*ABOUT THIS EXERCISE:* Every entry should be repeated exactly. Omit the pictures.

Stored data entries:
• • • •

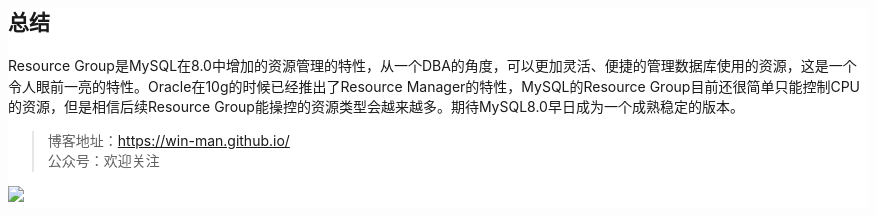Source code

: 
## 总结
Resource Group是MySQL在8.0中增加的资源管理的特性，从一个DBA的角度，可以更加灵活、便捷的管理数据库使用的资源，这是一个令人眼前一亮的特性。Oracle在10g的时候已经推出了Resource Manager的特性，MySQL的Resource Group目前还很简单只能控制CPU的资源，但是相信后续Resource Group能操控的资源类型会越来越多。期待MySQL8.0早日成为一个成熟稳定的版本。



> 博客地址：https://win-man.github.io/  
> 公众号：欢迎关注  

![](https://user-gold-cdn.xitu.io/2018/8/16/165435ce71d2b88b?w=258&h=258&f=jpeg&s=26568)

• • • •

*RESPONSE:*
Source code

: 
## 总结
Resource Group是MySQL在8.0中增加的资源管理的特性，从一个DBA的角度，可以更加灵活、便捷的管理数据库使用的资源，这是一个令人眼前一亮的特性。Oracle在10g的时候已经推出了Resource Manager的特性，MySQL的Resource Group目前还很简单只能控制CPU的资源，但是相信后续Resource Group能操控的资源类型会越来越多。期待MySQL8.0早日成为一个成熟稳定的版本。



> 博客地址：https://win-man.github.io/  
> 公众号：欢迎关注  

![](https://user-gold-cdn.xitu.io/2018/8/16/165435ce71d2b88b?w=258&h=258&f=jpeg&s=26568)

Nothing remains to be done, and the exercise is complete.